A travers la création de nouvelles juridictions à tous les niveaux administratifs, le Burundi s’engage dans une réforme judiciaire ambitieuse visant à rapprocher la justice des justiciables, à réduire les lenteurs procédurales et à renforcer la confiance des citoyens envers l’appareil judiciaire.
Le Ministre de la Justice du Burundi a organisé, au chef-lieu de la capitale politique Gitega, le mardi 20 janvier 2026, un atelier d’échange consacré à la création de nouvelles institutions judiciaires. Cette rencontre s’inscrit dans la dynamique des réformes engagées par le gouvernement pour rendre la justice plus accessible, plus efficace et mieux ancrée dans les réalités locales.
Une rencontre stratégique des acteurs du secteur judiciaire
L’atelier a réuni un large éventail d’acteurs clés du secteur judiciaire, notamment des responsables des juridictions, des autorités administratives, des ingénieurs communaux en charge des infrastructures, ainsi que d’autres partenaires impliqués dans la mise en œuvre de la réforme.
L’objectif était de réfléchir ensemble aux modalités pratiques de la création et de l’implantation des nouvelles institutions judiciaires sur l’ensemble du territoire national.
Une volonté politique affirmée pour une justice de proximité
Dans son discours d’ouverture, le ministre de la Justice, Arthémon Katihabwa, a réaffirmé la volonté du gouvernement burundais de rapprocher la justice des citoyens. Selon lui, cet objectif ne saurait être atteint sans une réforme profonde et structurante du système judiciaire national, fondée sur une nouvelle organisation territoriale des juridictions.

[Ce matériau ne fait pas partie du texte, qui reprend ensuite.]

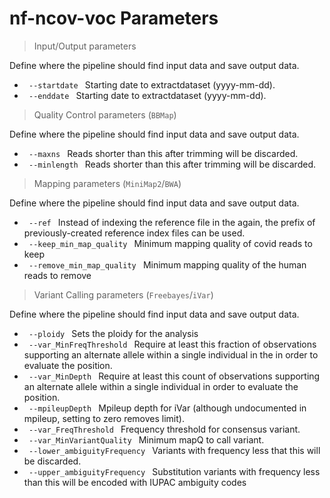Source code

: # nf-ncov-voc Parameters

> Input/Output parameters

Define where the pipeline should find input data and save output data.<br>

<ul>
<li><code> --startdate </code> Starting date to extractdataset
(yyyy-mm-dd). </li>
<li><code> --enddate </code> Starting date to extractdataset
(yyyy-mm-dd). </li>

</ul>

> Quality Control parameters (`BBMap`)

Define where the pipeline should find input data and save output data.<br>

<ul>
<li><code> --maxns </code> Reads shorter than this after trimming will
be discarded. </li>
<li><code> --minlength </code> Reads shorter than this after trimming
will be discarded. </li>
</ul>

> Mapping parameters (`MiniMap2`/`BWA`)

Define where the pipeline should find input data and save output data.<br>

<ul>
<li><code> --ref </code> Instead of indexing the reference file in the
again, the prefix of previously-created reference index files can be
used. </li>
<li><code> --keep_min_map_quality </code> Minimum mapping quality of
covid reads
to keep </li>
<li><code> --remove_min_map_quality </code> Minimum mapping quality
of the human reads to remove </li>

</ul>

> Variant Calling parameters (`Freebayes`/`iVar`)

Define where the pipeline should find input data and save output data.<br>

<ul>
<li><code> --ploidy </code> Sets the ploidy for the analysis </li>
<li><code> --var_MinFreqThreshold </code>  Require at least this fraction of observations supporting an alternate allele within a single individual in the in order to evaluate the position. </li>
<li><code> --var_MinDepth </code> Require at least this count of observations supporting an alternate allele within a single individual in order to evaluate the position. </li>
<li><code> --mpileupDepth </code> Mpileup depth for iVar (although undocumented in mpileup, setting to zero removes limit). </li>
<li><code> --var_FreqThreshold </code> Frequency threshold for consensus variant. </li>
<li><code> --var_MinVariantQuality </code> Minimum mapQ to call variant. </li>
<li><code> --lower_ambiguityFrequency </code> Variants with frequency less that this will be discarded. </li>
<li><code> --upper_ambiguityFrequency </code> Substitution variants with frequency less than this will be encoded with IUPAC ambiguity codes </li>
</ul>
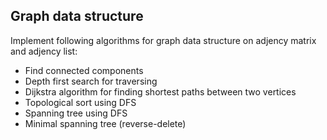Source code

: ## Graph data structure
Implement following algorithms for graph data structure on adjency matrix and adjency list:

 - Find connected components
 - Depth first search for traversing
 - Dijkstra algorithm for finding shortest paths between two vertices
 - Topological sort using DFS
 - Spanning tree using DFS
 - Minimal spanning tree (reverse-delete)
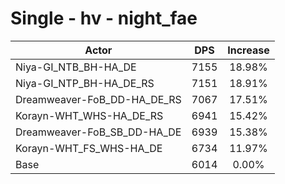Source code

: # Single - hv - night_fae
| Actor | DPS | Increase |
|---|:---:|:---:|
|Niya-GI_NTB_BH-HA_DE|7155|18.98%|
|Niya-GI_NTP_BH-HA_DE_RS|7151|18.91%|
|Dreamweaver-FoB_DD-HA_DE_RS|7067|17.51%|
|Korayn-WHT_WHS-HA_DE_RS|6941|15.42%|
|Dreamweaver-FoB_SB_DD-HA_DE|6939|15.38%|
|Korayn-WHT_FS_WHS-HA_DE|6734|11.97%|
|Base|6014|0.00%|
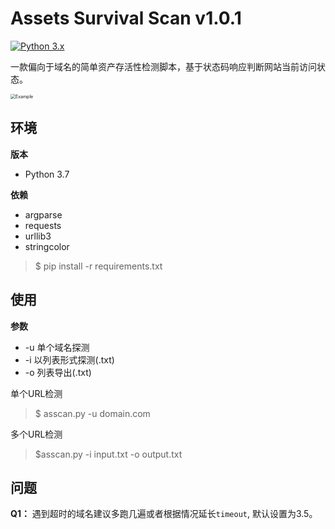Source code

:# Assets Survival Scan v1.0.1

[![Python 3.x](https://img.shields.io/badge/python-3.x-g.svg)](https://github.com/helGayhub233/ASscan)

一款偏向于域名的简单资产存活性检测脚本，基于状态码响应判断网站当前访问状态。

<img src="https://github.com/helGayhub233/ASscan/blob/master/images/WX20200324-163634%402x.png" alt="Example" style="zoom:50%;" />

## 环境

**版本**

- Python 3.7

**依赖**

- argparse
- requests
- urllib3
- stringcolor

> $ pip install -r requirements.txt

## 使用

**参数**

- -u 单个域名探测
- -i 以列表形式探测(.txt)
- -o 列表导出(.txt)

单个URL检测

> $ asscan.py -u domain.com

多个URL检测

> $asscan.py -i input.txt -o output.txt

## 问题

**Q1：** 遇到超时的域名建议多跑几遍或者根据情况延长`timeout`, 默认设置为3.5。





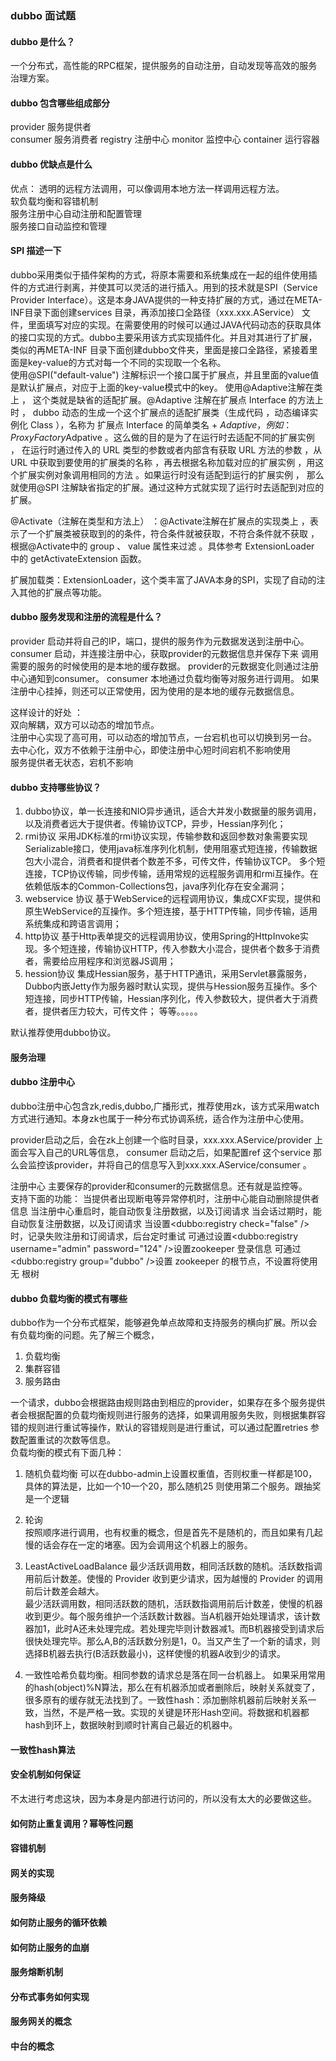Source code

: ### dubbo 面试题
#### dubbo 是什么？
一个分布式，高性能的RPC框架，提供服务的自动注册，自动发现等高效的服务治理方案。

#### dubbo 包含哪些组成部分
provider 服务提供者  
consumer 服务消费者
registry 注册中心
monitor 监控中心
container 运行容器

#### dubbo 优缺点是什么
优点：
透明的远程方法调用，可以像调用本地方法一样调用远程方法。  
软负载均衡和容错机制  
服务注册中心自动注册和配置管理  
服务接口自动监控和管理

#### SPI 描述一下
dubbo采用类似于插件架构的方式，将原本需要和系统集成在一起的组件使用插件的方式进行剥离，并使其可以灵活的进行插入。用到的技术就是SPI（Service Provider Interface）。这是本身JAVA提供的一种支持扩展的方式，通过在META-INF目录下面创建services 目录，再添加接口全路径（xxx.xxx.AService） 文件，里面填写对应的实现。在需要使用的时候可以通过JAVA代码动态的获取具体的接口实现的方式。dubbo主要采用该方式实现插件化。并且对其进行了扩展，类似的再META-INF 目录下面创建dubbo文件夹，里面是接口全路径，紧接着里面是key-value的方式对每一个不同的实现取一个名称。  
使用@SPI("default-value") 注解标识一个接口属于扩展点，并且里面的value值是默认扩展点，对应于上面的key-value模式中的key。
使用@Adaptive注解在类上 ， 这个类就是缺省的适配扩展。@Adaptive 注解在扩展点 Interface 的方法上时 ， dubbo 动态的生成一个这个扩展点的适配扩展类（生成代码 ，动态编译实例化 Class ），名称为 扩展点 Interface 的简单类名 + $Adaptive ，例如 ： ProxyFactory$Adpative  。这么做的目的是为了在运行时去适配不同的扩展实例 ， 在运行时通过传入的 URL 类型的参数或者内部含有获取 URL 方法的参数 ，从 URL 中获取到要使用的扩展类的名称 ，再去根据名称加载对应的扩展实例 ，用这个扩展实例对象调用相同的方法  。如果运行时没有适配到运行的扩展实例 ， 那么就使用@SPI 注解缺省指定的扩展。通过这种方式就实现了运行时去适配到对应的扩展。

@Activate（注解在类型和方法上） ：@Activate注解在扩展点的实现类上 ，表示了一个扩展类被获取到的的条件，符合条件就被获取，不符合条件就不获取 ，根据@Activate中的 group 、 value 属性来过滤 。具体参考 ExtensionLoader 中的  getActivateExtension 函数。

扩展加载类：ExtensionLoader，这个类丰富了JAVA本身的SPI，实现了自动的注入其他的扩展点等功能。


#### dubbo 服务发现和注册的流程是什么？
provider 启动并将自己的IP，端口，提供的服务作为元数据发送到注册中心。
consumer 启动，并连接注册中心，获取provider的元数据信息并保存下来
调用需要的服务的时候使用的是本地的缓存数据。
provider的元数据变化则通过注册中心通知到consumer。
consumer 本地通过负载均衡等对服务进行调用。
如果注册中心挂掉，则还可以正常使用，因为使用的是本地的缓存元数据信息。

这样设计的好处 ：   
双向解耦，双方可以动态的增加节点。  
注册中心实现了高可用，可以动态的增加节点，一台宕机也可以切换到另一台。  
去中心化，双方不依赖于注册中心，即使注册中心短时间宕机不影响使用  
服务提供者无状态，宕机不影响  

#### dubbo 支持哪些协议？
1. dubbo协议，单一长连接和NIO异步通讯，适合大并发小数据量的服务调用，以及消费者远大于提供者。传输协议TCP，异步，Hessian序列化；
2. rmi协议 采用JDK标准的rmi协议实现，传输参数和返回参数对象需要实现Serializable接口，使用java标准序列化机制，使用阻塞式短连接，传输数据包大小混合，消费者和提供者个数差不多，可传文件，传输协议TCP。
多个短连接，TCP协议传输，同步传输，适用常规的远程服务调用和rmi互操作。在依赖低版本的Common-Collections包，java序列化存在安全漏洞；
3. webservice 协议 基于WebService的远程调用协议，集成CXF实现，提供和原生WebService的互操作。多个短连接，基于HTTP传输，同步传输，适用系统集成和跨语言调用；
4. http协议 基于Http表单提交的远程调用协议，使用Spring的HttpInvoke实现。多个短连接，传输协议HTTP，传入参数大小混合，提供者个数多于消费者，需要给应用程序和浏览器JS调用；
5. hession协议 集成Hessian服务，基于HTTP通讯，采用Servlet暴露服务，Dubbo内嵌Jetty作为服务器时默认实现，提供与Hession服务互操作。多个短连接，同步HTTP传输，Hessian序列化，传入参数较大，提供者大于消费者，提供者压力较大，可传文件；
等等。。。。。

默认推荐使用dubbo协议。

#### 服务治理

#### dubbo 注册中心
dubbo注册中心包含zk,redis,dubbo,广播形式，推荐使用zk，该方式采用watch方式进行通知。本身zk也属于一种分布式协调系统，适合作为注册中心使用。  

provider启动之后，会在zk上创建一个临时目录，xxx.xxx.AService/provider  上面会写入自己的URL等信息，
consumer 启动之后，如果配置ref 这个service 那么会监控该provider，并将自己的信息写入到xxx.xxx.AService/consumer 。

注册中心 主要保存的provider和consumer的元数据信息。还有就是监控等。   
支持下面的功能：
当提供者出现断电等异常停机时，注册中心能自动删除提供者信息
当注册中心重启时，能自动恢复注册数据，以及订阅请求
当会话过期时，能自动恢复注册数据，以及订阅请求
当设置<dubbo:registry check="false" />时，记录失败注册和订阅请求，后台定时重试
可通过设置<dubbo:registry username="admin" password="124" />设置zookeeper 登录信息
可通过<dubbo:registry group="dubbo" />设置 zookeeper 的根节点，不设置将使用无 根树


#### dubbo 负载均衡的模式有哪些
dubbo作为一个分布式框架，能够避免单点故障和支持服务的横向扩展。所以会有负载均衡的问题。先了解三个概念，
1. 负载均衡
2. 集群容错
3. 服务路由

一个请求，dubbo会根据路由规则路由到相应的provider，如果存在多个服务提供者会根据配置的负载均衡规则进行服务的选择，如果调用服务失败，则根据集群容错的规则进行重试等操作，默认的容错规则是进行重试，可以通过配置retries 参数配置重试的次数等信息。  
负载均衡的模式有下面几种：   
1. 随机负载均衡
可以在dubbo-admin上设置权重值，否则权重一样都是100，具体的算法是，比如一个10一个20，那么随机25 则使用第二个服务。跟抽奖是一个逻辑
2. 轮询  
按照顺序进行调用，也有权重的概念，但是首先不是随机的，而且如果有几起慢的话会存在一定的堵塞。因为会调用这个机器上的服务。
3. LeastActiveLoadBalance 最少活跃调用数，相同活跃数的随机。活跃数指调用前后计数差。使慢的 Provider 收到更少请求，因为越慢的 Provider 的调用前后计数差会越大。  
最少活跃调用数，相同活跃数的随机，活跃数指调用前后计数差，使慢的机器收到更少。每个服务维护一个活跃数计数器。当A机器开始处理请求，该计数器加1，此时A还未处理完成。若处理完毕则计数器减1。而B机器接受到请求后很快处理完毕。那么A,B的活跃数分别是1，0。当又产生了一个新的请求，则选择B机器去执行(B活跃数最小)，这样使慢的机器A收到少的请求。

4. 一致性哈希负载均衡。相同参数的请求总是落在同一台机器上。
如果采用常用的hash(object)%N算法，那么在有机器添加或者删除后，映射关系就变了，很多原有的缓存就无法找到了。一致性hash：添加删除机器前后映射关系一致，当然，不是严格一致。实现的关键是环形Hash空间。将数据和机器都hash到环上，数据映射到顺时针离自己最近的机器中。

#### 一致性hash算法

#### 安全机制如何保证
不太进行考虑这块，因为本身是内部进行访问的，所以没有太大的必要做这些。

#### 如何防止重复调用？幂等性问题


#### 容错机制

#### 网关的实现

#### 服务降级

#### 如何防止服务的循环依赖

#### 如何防止服务的血崩

#### 服务熔断机制

#### 分布式事务如何实现

#### 服务网关的概念

#### 中台的概念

Une nouvelle carte judiciaire en gestation
La réforme prévoit l’instauration des tribunaux de résidence au niveau des zones, la création des tribunaux de grande instance (TGI) au niveau communal, ainsi que l’implantation des cours d’appel dans les provinces où il n’y en avait pas. Cette nouvelle architecture judiciaire vise à renforcer la justice de proximité, tout en réduisant les longues distances et les procédures complexes auxquelles sont confrontés de nombreux justiciables.
« La réforme entend désengorger les juridictions et rapprocher la justice du citoyen », a déclaré le ministre de la justice.
Des infrastructures judiciaires en expansion
Dans le cadre de cette réforme, le gouvernement prévoit la construction de 315 nouveaux tribunaux de résidence, en complément de ceux déjà existants. Par ailleurs, 22 nouveaux tribunaux de grande instance, accompagnés de leurs parquets respectifs, verront également le jour. Le ministre a aussi annoncé la construction de la Cour d’appel du commerce à Bujumbura ainsi que celle de la Cour d’appel de la province de Buhumuza, afin de répondre aux exigences liées à l’évolution économique et administrative du pays.